Le Nigeria et Shell n'ont pratiquement rien fait contre la pollution pétrolière dans l'Ogoniland, au coeur du delta du Niger, trois ans après un retentissant report de l'ONU, a accusé lundi Amnesty International.
Les dégâts dans cette région symbolisent pour beaucoup la tragédie que représente le pétrole pour le Nigeria, qui en est pourtant le premier producteur africain.
Des décennies de production ont rempli les poches d'importants responsables gouvernementaux et généré des profits énormes pour des compagnies comme le géant anglo-néerlandais Shell, mais causé une pollution si vaste qu'elle empêche des habitants de cette région de cultiver ou pêcher.
Il y a exactement trois ans, une enquête scientifique sans précédent de l'ONU avait établi l'étendue et l'impact de la pollution pétrolière dans l'Ogoniland. Elle estimait qu'elle pourrait nécessiter l'opération de nettoyage la plus vaste jamais entreprise au monde et durer 25 à 30 ans, et appelait industrie pétrolière et gouvernement nigérian à y participer à hauteur d'un milliard de dollars.

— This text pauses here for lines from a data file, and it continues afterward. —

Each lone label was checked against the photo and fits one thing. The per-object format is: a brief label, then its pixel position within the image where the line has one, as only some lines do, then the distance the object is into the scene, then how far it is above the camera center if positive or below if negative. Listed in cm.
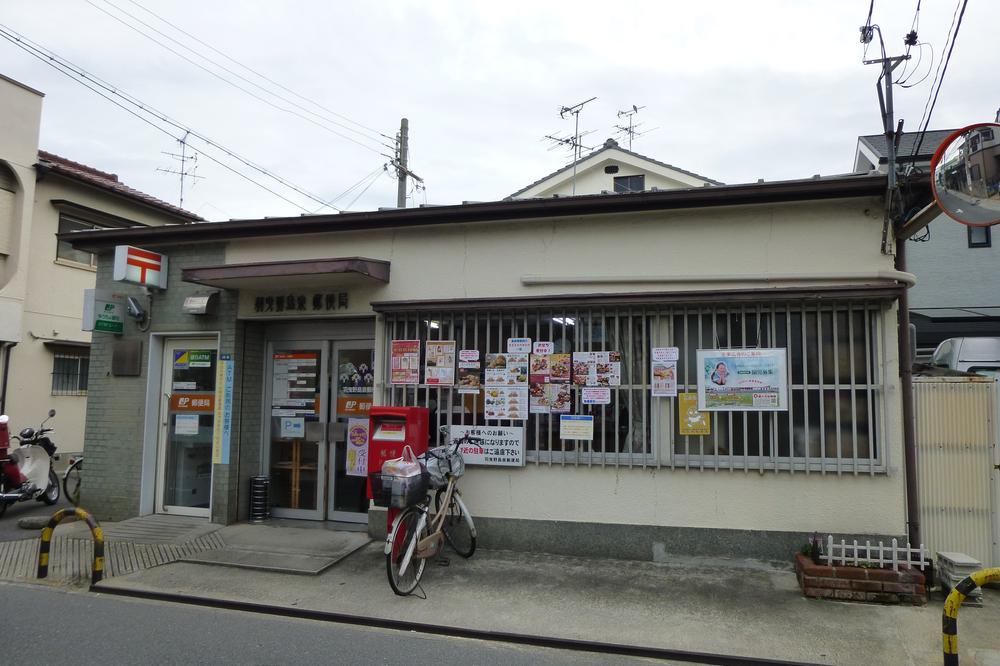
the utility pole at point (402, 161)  1939 +693
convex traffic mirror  508 +181
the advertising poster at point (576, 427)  712 -34
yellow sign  680 -22
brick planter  567 -162
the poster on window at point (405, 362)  776 +37
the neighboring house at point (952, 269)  1805 +374
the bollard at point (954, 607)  423 -134
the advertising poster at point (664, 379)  692 +19
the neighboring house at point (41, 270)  1391 +263
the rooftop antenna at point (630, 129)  2217 +908
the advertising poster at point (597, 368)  711 +30
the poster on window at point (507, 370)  742 +28
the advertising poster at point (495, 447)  729 -60
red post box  703 -43
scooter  948 -124
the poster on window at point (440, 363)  763 +36
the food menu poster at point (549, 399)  724 -4
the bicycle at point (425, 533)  601 -141
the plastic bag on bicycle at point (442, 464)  671 -73
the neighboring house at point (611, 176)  2075 +727
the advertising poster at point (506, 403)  737 -10
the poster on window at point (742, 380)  664 +19
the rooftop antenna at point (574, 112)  1980 +868
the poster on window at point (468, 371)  757 +27
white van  1088 +79
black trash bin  864 -144
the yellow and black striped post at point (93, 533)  642 -155
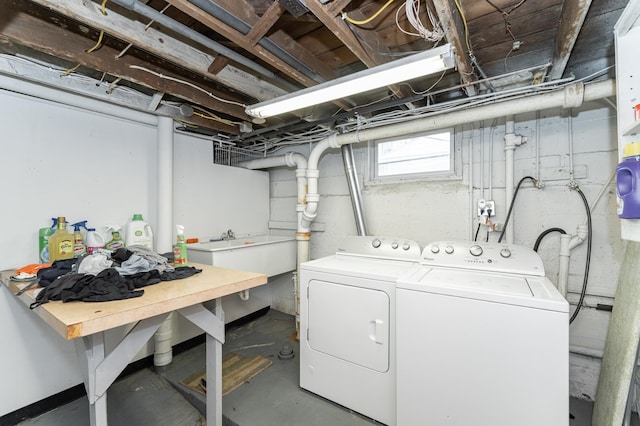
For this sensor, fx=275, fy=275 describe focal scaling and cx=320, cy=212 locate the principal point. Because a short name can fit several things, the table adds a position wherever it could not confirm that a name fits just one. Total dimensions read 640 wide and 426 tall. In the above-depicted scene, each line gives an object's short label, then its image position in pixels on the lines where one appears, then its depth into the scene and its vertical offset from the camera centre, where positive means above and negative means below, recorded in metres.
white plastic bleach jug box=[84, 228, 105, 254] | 1.96 -0.19
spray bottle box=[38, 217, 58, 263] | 1.81 -0.20
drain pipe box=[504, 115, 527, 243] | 2.06 +0.45
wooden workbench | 1.01 -0.41
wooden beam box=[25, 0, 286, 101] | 1.26 +0.94
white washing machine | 1.25 -0.66
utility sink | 2.38 -0.39
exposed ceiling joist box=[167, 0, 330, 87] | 1.19 +0.90
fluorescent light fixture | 1.26 +0.71
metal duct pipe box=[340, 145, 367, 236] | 2.68 +0.29
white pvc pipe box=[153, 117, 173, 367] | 2.33 +0.02
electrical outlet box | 2.14 +0.05
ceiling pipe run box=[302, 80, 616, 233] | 1.64 +0.70
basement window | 2.42 +0.54
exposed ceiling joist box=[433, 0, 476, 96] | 1.20 +0.89
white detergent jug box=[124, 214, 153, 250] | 2.20 -0.16
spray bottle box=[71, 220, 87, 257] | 1.86 -0.19
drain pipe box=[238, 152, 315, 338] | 2.85 +0.05
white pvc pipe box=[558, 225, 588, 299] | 1.86 -0.25
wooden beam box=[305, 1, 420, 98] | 1.20 +0.89
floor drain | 2.48 -1.27
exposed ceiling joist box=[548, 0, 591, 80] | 1.16 +0.89
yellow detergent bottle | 1.78 -0.21
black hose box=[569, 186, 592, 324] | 1.84 -0.33
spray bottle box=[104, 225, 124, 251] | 2.04 -0.20
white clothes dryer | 1.70 -0.77
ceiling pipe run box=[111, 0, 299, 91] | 1.22 +0.93
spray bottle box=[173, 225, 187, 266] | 1.93 -0.28
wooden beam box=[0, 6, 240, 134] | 1.37 +0.92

Trois ans après, les rares dispositions prises par Abuja et Shell "ne sont qu'une façon de cacher que rien n'a changé", a déclaré Godwin Ojo de Friends of the Earth Nigeria, qui s'est associé à Amnesty et trois autres organisations pour un rapport intitulé "Shell: aucun progrès".

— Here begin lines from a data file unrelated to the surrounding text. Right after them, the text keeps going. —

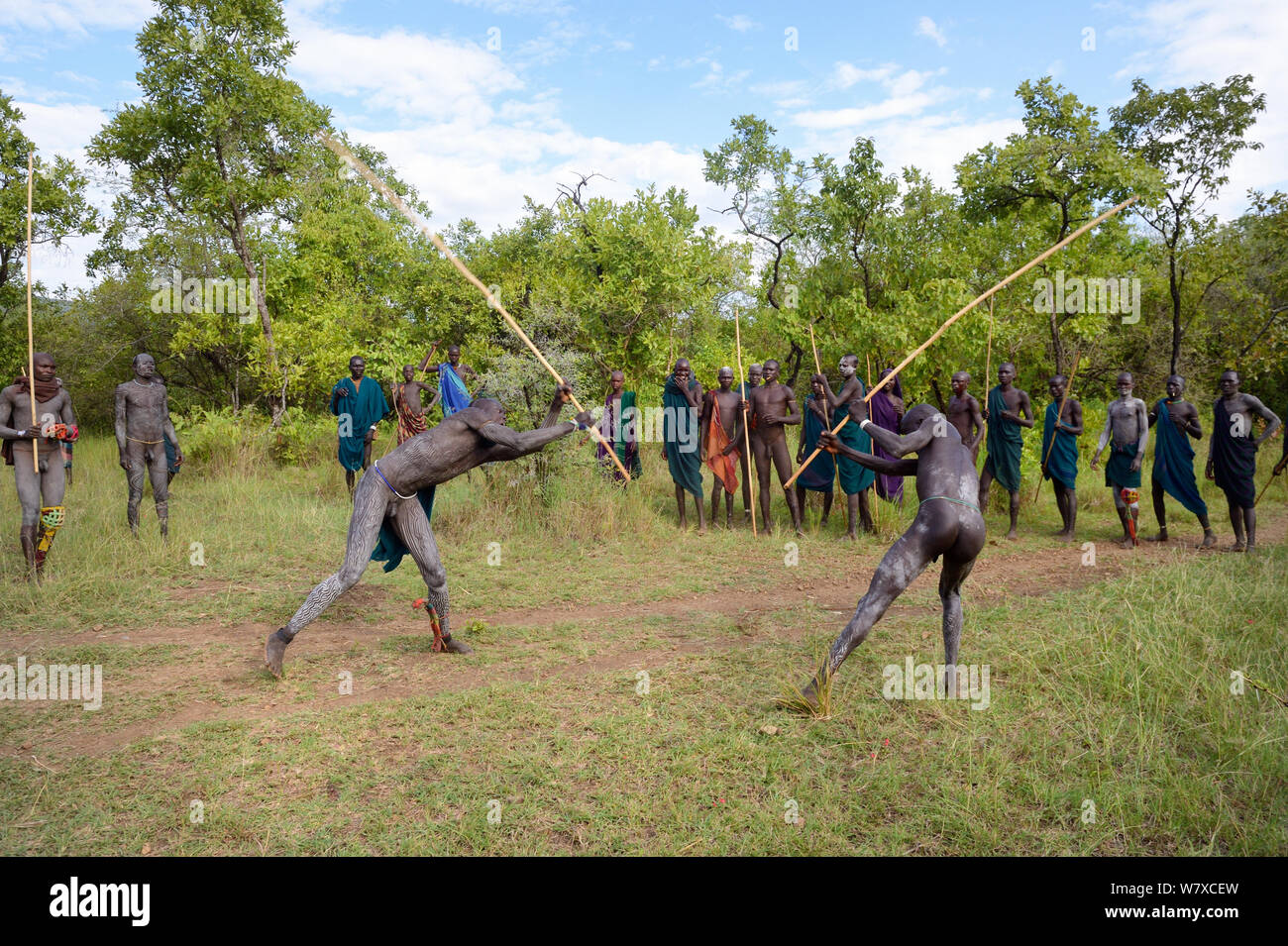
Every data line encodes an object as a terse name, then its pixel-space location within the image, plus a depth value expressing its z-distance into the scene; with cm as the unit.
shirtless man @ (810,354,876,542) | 909
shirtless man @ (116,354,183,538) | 839
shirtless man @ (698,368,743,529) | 1012
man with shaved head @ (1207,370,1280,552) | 851
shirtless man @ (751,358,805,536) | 982
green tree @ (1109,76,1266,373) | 1246
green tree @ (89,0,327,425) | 1291
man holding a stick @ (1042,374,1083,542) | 948
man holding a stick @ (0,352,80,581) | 721
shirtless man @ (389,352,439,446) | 1065
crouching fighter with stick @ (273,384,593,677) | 512
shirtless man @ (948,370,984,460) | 922
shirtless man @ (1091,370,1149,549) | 916
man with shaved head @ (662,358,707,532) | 1011
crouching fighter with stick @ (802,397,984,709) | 446
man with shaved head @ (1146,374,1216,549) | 912
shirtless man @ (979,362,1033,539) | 966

Shell avait été forcé en 1993 de cesser ses activités dans la région où vivent les Ogoni, à la suite de manifestations et de protestations.
La minorité ogonie - dont neuf militants, parmi lesquels l'écrivain Ken Saro-Wiwa, ont été pendus en 1995 - réclame une juste répartition des richesses héritées du pétrole et des indemnisations pour l'exploitation à outrance du sous-sol de leur région.

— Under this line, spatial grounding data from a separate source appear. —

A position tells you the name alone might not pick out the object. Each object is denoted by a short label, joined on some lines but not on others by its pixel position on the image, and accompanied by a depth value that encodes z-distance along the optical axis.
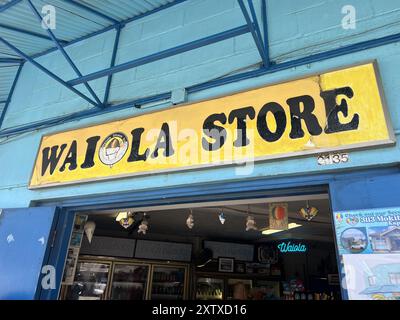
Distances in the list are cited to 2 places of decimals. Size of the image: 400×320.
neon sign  7.43
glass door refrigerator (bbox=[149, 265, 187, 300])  6.97
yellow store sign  2.29
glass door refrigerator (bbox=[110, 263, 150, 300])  6.71
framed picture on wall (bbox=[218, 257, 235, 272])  7.37
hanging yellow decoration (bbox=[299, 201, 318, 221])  3.48
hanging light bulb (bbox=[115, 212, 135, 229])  4.05
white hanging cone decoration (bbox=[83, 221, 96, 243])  4.18
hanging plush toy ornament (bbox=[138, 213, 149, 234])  4.69
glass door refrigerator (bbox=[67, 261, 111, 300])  6.49
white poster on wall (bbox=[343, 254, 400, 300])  1.84
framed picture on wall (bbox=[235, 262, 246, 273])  7.53
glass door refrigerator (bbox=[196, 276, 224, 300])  7.27
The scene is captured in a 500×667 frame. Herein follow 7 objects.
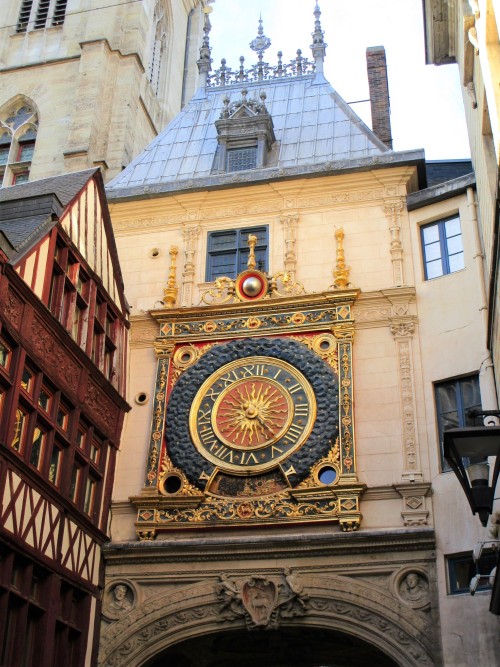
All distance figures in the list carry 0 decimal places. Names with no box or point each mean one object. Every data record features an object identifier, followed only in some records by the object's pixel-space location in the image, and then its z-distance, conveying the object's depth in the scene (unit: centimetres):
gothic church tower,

"Shell s'est jusqu'à présent dérobé devant la nécessité de nettoyer les dégâts qu'il a causés", a estimé Audrey Gaughran, d'Amnesty International.
En avril 2013, Shell avait dépêché du personnel dans l'Ogoniland pour la première fois en deux décennies afin de faire un inventaire de ses installations.
La compagnie avait alors affirmé qu'il s'agissait d'une "étape-clé" pour se conformer au rapport de l'ONU de 2011.